11:09 24.07.2020

China and Japan Should Stop Promoting Coal

Source: Bloomberg
China and Japan Should Stop Promoting Coal

Few nations can spare a thought for anything right now except battling the Covid-19 pandemic and mitigating its economic fallout. But it’s essential that their rescue efforts don’t add to an even bigger global danger: climate change. The governments of China and Japan, especially, need to keep this in mind.

By continuing to fund new coal projects at home and abroad, Asia’s two largest economies threaten to doom any chance of slowing global warming below 1.5 degrees Celsius.

Chinese authorities, looking to revive their battered economy and increase energy security, approved more new coal capacity in the first six months of this year than in 2018 and 2019 combined. An additional 40 gigawatts of new coal plants have been proposed, almost as much as South Africa’s entire fleet. Meanwhile, China continues to finance a quarter of coal-fired capacity under construction around the world.

Japan, the next-biggest financial provider, recently pledged to support only the most efficient coal-burning technologies at home and overseas. Such plants are and will continue to be highly polluting. And, though coal opponents such as Environment Minister Shinjiro Koizumi say this is a sharp change in policy, more powerful ministries are thought to still favor new projects. From now on, countries getting help will have to present long-term plans for lower emissions, but what difference that will make, if any, is unclear.

Policy-makers in Beijing and Tokyo might argue that this is no time for idealism. The Chinese economy shrunk 1.6% in the first half of this year and the International Monetary Fund projects Japan’s output will fall 5.8% in 2020. Officials in Beijing have been striving to promote cleaner forms of energy, but local authorities see new coal plants as an easy source of stimulus, jobs and demand for domestic coal. Japan argues it can’t afford to eliminate coal because of fierce resistance to restarting nuclear plants after the Fukushima disaster.

Both countries are being shortsighted. Given the rapidly falling cost of renewables, new coal projects no longer make sense financially. Already, more than half of China’s existing coal plants are estimated to operate at a loss. Some of the countries receiving financing from China and Japan can ill afford the coal projects they have on the books, let alone the losses that new plants could impose in future. And that’s leaving aside the economic costs of unabated climate change. Both China and Japan are acutely vulnerable to those risks.

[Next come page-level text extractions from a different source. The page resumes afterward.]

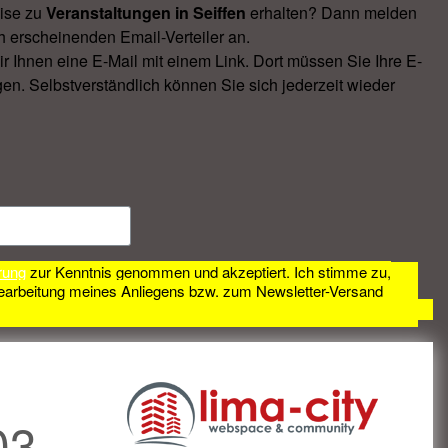
ise zu
Veranstal­tungen in Seiffen
erhalten? Dann melden
h erscheinenden Email-Verteiler an.
Ihnen eine E-Mail mit einem Link. Dort müssen Sie Ihre E-
en. Selbstverständlich können Sie sich jederzeit wieder
rung
zur Kenntnis genommen und akzeptiert. Ich stimme zu,
earbeitung meines Anliegens bzw. zum Newsletter-Versand
03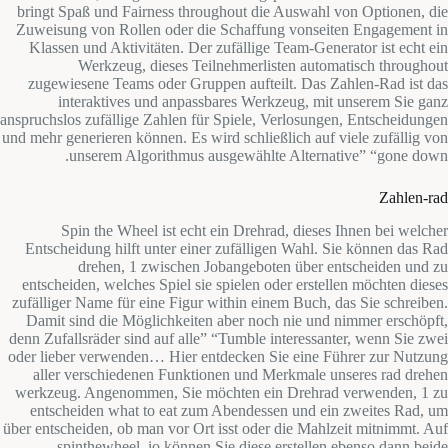
bringt Spaß und Fairness throughout die Auswahl von Optionen, die
Zuweisung von Rollen oder die Schaffung vonseiten Engagement in
Klassen und Aktivitäten. Der zufällige Team-Generator ist echt ein
Werkzeug, dieses Teilnehmerlisten automatisch throughout
zugewiesene Teams oder Gruppen aufteilt. Das Zahlen-Rad ist das
interaktives und anpassbares Werkzeug, mit unserem Sie ganz
anspruchslos zufällige Zahlen für Spiele, Verlosungen, Entscheidungen
und mehr generieren können. Es wird schließlich auf viele zufällig von
unserem Algorithmus ausgewählte Alternative” “gone down.
Zahlen-rad
Spin the Wheel ist echt ein Drehrad, dieses Ihnen bei welcher
Entscheidung hilft unter einer zufälligen Wahl. Sie können das Rad
drehen, 1 zwischen Jobangeboten über entscheiden und zu
entscheiden, welches Spiel sie spielen oder erstellen möchten dieses
zufälliger Name für eine Figur within einem Buch, das Sie schreiben.
Damit sind die Möglichkeiten aber noch nie und nimmer erschöpft,
denn Zufallsräder sind auf alle” “Tumble interessanter, wenn Sie zwei
oder lieber verwenden… Hier entdecken Sie eine Führer zur Nutzung
aller verschiedenen Funktionen und Merkmale unseres rad drehen
werkzeug. Angenommen, Sie möchten ein Drehrad verwenden, 1 zu
entscheiden what to eat zum Abendessen und ein zweites Rad, um
über entscheiden, ob man vor Ort isst oder die Mahlzeit mitnimmt. Auf
spinthewheel. io können Sie diese erstellen ebenso dann beide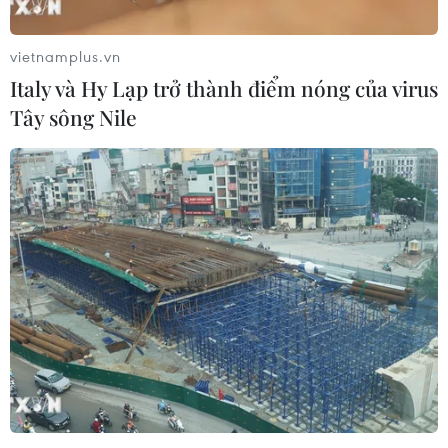
vietnamplus.vn
Italy và Hy Lạp trở thành điểm nóng của virus
Tây sông Nile
Bắt ổ nhóm đòi nợ thuê trên các ứng dụng
do người nước ngoài điều hành
03/03/2023 07:33
Các đối tượng thực hiện hành vi đòi nợ thuê qua các
ứng dụng trên mạng xã hội bằng cách cắt ghép hình
ảnh nhằm xúc phạm danh dự nhân phẩm, vu khống,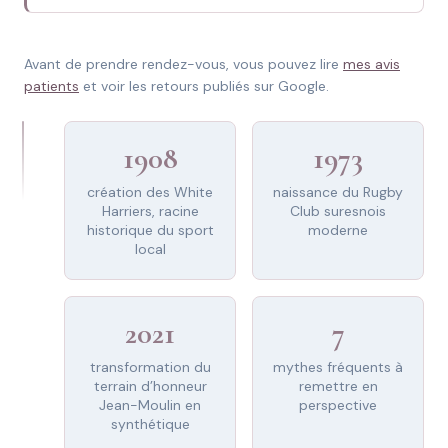
Avant de prendre rendez-vous, vous pouvez lire
mes avis
patients
et voir les retours publiés sur Google.
1908
1973
création des White
naissance du Rugby
Harriers, racine
Club suresnois
historique du sport
moderne
local
2021
7
transformation du
mythes fréquents à
terrain d’honneur
remettre en
Jean-Moulin en
perspective
synthétique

The Covid-19 crisis offers a chance to reverse course. Given low fuel prices and reduced demand, governments around the world have a window to cut fossil-fuel subsidies, freeing up money for pandemic aid. Rather than offering other countries debt relief on financially unsustainable coal projects, China could cancel them outright and offer help with solar and wind technology — in which it’s a world leader — instead.

Neither country should think it has the luxury of time. The next global climate summit has been postponed until November 2021. Around then, Beijing is expected to set a new domestic target for coal-fired capacity. If China and Japan want other nations to commit to more ambitious goals for reducing emissions, they need to demonstrate their own seriousness now. Both aspire to play greater roles in global governance. They shouldn’t discount the damage continued support for coal will do to their credibility and influence.

Those considerations ought to be compelling by themselves, but here’s another for good measure. Former vice president Joe Biden has pledged, if elected in November, to impose carbon tariffs on nations that don’t meet their climate obligations. Global carbon pricing might be on the way. A source of energy that’s already unduly costly is only going to get more expensive in future.